### 原文段落
-------------------------

Spark ML Lib中提供了文档转为Tf-Idf加权的向量的功能,但是Tf是用的Hash方式将token进行映射,并且向量直接存储出来的格式并不能直接用于SVM、Naive Bayes等算法,因此需要做一些其它工作:
1.调整向量格式
生成TF部分代码不做改变
JavaRDD<String> text = sc.textFile(inputPath);
JavaPairRDD<String,List<String>> document= text.mapToPair(new PairFunction<String,String,List<String>>(){
public Tuple2<String,List<String>> call(String s){
String str[] = s.split("\t");
return new Tuple2<String,List<String>>(str[0],Arrays.asList(s.split(" ")) );
}
});
HashingTF tf = new HashingTF();
JavaRDD<List<String>> features = document.values();
termFreqs = tf.transform(features);
下面是IDF部分,注意匿名函数里面对向量的形式做了一些改变
IDF idf = new IDF();
JavaRDD<Vector> tfIdfs = idf.fit(termFreqs).transform(termFreqs);
JavaRDD<String> tfidfVector = tfIdfs.map(new Function<Vector,String>(){
public String call(Vector v){
final StringBuilder builder = new StringBuilder();
AbstractFunction2<Object, Object, BoxedUnit> f = new AbstractFunction2<Object, Object, BoxedUnit>() {
public BoxedUnit apply(Object t1, Object t2) {
int dim = (Integer)t1;
if( dim >1){
builder.append( dim+":"+(Double)t2+" " );
}
return BoxedUnit.UNIT;
}
};
v.foreachActive(f);
builder.deleteCharAt( builder.length()-1 );
return builder.toString();
}
});
改变之后的向量就按照稀疏向量的格式保存下来,之后添加上分类标记就可以直接用来跑ML Mlib里面的算法了(如SVM、NaiveBayes)

-------------------------

### 数据集摘录
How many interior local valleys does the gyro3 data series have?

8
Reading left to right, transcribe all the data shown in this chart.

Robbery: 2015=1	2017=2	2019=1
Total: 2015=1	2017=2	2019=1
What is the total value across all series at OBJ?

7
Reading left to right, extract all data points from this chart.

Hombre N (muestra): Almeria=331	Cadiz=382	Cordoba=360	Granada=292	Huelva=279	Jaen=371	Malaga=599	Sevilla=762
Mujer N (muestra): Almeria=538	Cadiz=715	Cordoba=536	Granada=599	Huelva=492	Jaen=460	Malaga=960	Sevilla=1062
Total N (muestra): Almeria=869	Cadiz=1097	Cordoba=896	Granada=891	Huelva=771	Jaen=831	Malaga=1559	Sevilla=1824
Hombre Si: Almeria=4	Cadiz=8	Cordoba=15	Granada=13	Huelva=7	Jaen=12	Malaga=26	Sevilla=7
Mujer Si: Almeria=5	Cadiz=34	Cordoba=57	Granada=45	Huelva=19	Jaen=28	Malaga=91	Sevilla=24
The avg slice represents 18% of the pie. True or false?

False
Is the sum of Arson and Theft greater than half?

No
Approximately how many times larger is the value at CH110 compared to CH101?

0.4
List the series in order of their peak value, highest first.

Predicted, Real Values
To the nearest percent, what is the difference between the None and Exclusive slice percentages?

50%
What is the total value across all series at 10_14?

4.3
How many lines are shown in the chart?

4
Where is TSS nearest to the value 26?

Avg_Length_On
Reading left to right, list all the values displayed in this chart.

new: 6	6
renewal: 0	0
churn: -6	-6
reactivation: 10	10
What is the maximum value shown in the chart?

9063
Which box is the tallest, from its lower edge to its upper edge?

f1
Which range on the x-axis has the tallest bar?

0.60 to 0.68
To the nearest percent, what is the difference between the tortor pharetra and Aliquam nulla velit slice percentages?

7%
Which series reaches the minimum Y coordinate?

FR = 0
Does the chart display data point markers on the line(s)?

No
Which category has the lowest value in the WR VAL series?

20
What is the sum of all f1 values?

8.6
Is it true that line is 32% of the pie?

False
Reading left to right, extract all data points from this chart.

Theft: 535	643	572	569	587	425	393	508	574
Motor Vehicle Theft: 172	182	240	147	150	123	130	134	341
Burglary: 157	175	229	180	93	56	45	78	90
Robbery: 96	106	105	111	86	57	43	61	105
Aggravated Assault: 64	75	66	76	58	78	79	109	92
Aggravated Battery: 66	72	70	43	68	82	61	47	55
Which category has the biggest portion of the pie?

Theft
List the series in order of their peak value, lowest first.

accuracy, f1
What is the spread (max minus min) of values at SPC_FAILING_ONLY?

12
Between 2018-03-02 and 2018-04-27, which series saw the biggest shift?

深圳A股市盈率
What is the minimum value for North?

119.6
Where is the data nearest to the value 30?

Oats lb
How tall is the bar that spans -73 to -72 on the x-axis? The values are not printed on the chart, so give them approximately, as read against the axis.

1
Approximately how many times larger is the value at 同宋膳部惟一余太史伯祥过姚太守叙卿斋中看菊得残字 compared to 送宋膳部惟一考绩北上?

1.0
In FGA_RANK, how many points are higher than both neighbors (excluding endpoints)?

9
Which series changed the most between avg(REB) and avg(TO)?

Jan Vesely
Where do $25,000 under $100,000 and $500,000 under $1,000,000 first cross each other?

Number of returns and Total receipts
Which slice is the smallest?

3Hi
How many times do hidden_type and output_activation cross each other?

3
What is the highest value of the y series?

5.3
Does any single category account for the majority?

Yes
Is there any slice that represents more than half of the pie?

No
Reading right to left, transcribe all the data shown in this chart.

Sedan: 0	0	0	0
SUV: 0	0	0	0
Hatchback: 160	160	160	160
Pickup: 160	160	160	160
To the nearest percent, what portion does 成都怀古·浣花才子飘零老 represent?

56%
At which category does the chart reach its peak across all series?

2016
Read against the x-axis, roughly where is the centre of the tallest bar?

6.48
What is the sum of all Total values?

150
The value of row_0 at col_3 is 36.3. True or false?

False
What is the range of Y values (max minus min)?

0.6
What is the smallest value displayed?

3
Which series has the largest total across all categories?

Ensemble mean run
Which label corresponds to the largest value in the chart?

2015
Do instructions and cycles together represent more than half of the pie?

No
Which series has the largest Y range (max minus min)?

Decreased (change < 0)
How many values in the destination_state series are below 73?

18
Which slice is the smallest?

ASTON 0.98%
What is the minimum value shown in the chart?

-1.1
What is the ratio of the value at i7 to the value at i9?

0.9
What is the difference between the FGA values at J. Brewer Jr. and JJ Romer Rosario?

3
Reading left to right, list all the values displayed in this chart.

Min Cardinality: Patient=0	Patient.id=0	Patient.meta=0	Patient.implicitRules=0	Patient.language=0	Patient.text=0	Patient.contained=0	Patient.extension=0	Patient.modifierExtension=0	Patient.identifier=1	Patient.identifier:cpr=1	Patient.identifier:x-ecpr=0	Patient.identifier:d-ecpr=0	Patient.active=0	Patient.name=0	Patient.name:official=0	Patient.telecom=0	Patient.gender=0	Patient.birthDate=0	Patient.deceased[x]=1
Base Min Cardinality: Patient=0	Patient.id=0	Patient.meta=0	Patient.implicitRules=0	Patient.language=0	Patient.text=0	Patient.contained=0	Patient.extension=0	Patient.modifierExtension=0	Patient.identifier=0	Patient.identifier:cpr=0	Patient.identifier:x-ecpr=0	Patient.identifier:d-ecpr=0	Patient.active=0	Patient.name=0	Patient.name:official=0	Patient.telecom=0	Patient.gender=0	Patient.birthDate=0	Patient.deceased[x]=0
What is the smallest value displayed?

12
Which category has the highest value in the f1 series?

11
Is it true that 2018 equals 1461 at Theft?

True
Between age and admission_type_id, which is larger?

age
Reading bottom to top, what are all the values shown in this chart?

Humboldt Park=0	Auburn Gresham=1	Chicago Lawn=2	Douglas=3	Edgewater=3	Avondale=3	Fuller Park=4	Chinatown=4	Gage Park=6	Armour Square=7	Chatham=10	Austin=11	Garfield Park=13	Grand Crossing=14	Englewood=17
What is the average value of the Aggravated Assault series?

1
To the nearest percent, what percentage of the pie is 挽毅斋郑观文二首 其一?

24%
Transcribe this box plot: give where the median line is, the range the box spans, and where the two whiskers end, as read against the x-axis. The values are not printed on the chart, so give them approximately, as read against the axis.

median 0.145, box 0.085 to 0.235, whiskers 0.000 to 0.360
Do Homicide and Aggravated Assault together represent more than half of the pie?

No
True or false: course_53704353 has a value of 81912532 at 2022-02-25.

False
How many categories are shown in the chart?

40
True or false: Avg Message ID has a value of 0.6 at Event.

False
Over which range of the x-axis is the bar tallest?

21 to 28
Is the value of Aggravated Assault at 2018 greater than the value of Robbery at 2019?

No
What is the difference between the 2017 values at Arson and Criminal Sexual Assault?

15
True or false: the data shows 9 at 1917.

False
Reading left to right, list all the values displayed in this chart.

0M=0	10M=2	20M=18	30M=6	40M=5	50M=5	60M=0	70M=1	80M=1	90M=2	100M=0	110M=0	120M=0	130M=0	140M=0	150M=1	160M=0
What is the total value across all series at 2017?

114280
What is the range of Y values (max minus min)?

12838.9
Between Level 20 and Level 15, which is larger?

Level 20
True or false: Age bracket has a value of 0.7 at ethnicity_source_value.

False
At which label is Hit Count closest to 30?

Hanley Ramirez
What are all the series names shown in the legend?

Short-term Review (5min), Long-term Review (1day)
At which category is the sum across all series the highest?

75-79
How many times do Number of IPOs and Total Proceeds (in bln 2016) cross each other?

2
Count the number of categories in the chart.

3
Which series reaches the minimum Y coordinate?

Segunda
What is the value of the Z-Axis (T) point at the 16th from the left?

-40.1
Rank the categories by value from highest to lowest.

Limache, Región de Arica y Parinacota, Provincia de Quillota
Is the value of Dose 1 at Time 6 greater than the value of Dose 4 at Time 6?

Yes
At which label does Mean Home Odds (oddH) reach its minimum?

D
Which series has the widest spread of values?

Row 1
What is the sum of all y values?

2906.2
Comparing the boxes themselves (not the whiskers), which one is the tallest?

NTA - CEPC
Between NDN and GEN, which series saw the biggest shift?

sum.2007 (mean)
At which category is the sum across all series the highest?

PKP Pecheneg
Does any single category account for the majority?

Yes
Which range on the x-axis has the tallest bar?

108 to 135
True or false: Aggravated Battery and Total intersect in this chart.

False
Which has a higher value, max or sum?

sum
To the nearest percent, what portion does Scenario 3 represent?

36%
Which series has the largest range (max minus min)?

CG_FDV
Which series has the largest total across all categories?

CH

-------------------------

### 待完成任务
- a) 在关于 Spark TF-IDF 向量的原文中,生成 Tf 时用什么方式对 token 进行映射?
- b) 请从关于 Spark TF-IDF 向量的原文最后一句之后接着续写。

### 参考答案
- a) 用 Hash 方式对 token 进行映射。

- b)
22909:1.0986122886681098 119158:1.0986122886681098 639018:1.0986122886681098 735243:1.0986122886681098
20154:1.0986122886681098 24456:0.4054651081081644 37117:0.6931471805599453 201116:0.6931471805599453 875579:1.0986122886681098
113009:1.0986122886681098 127612:1.0986122886681098 686294:1.0986122886681098 736858:1.0986122886681098 832444:1.0986122886681098
20250:0.6931471805599453 21644:1.0986122886681098 24456:0.4054651081081644 25105:1.0986122886681098 37117:0.6931471805599453 119301:1.0986122886681098 201116:0.6931471805599453 730991:1.0986122886681098
20250:0.6931471805599453 24456:0.4054651081081644 26469:1.0986122886681098 30340:2.1972245773362196 35828:1.0986122886681098 38271:1.0986122886681098 689163:1.0986122886681098 704478:1.0986122886681098 750005:1.0986122886681098 779641:1.0986122886681098 796407:1.0986122886681098 798459:1.0986122886681098
注意代码中有这么三行代码:
if( dim >1){
builder.append( dim+":"+(Double)t2+" " );
}
这是为了将维度号为0和1的维度给过滤掉,如果不过滤,运行SVM或NB会出现数组越界异常。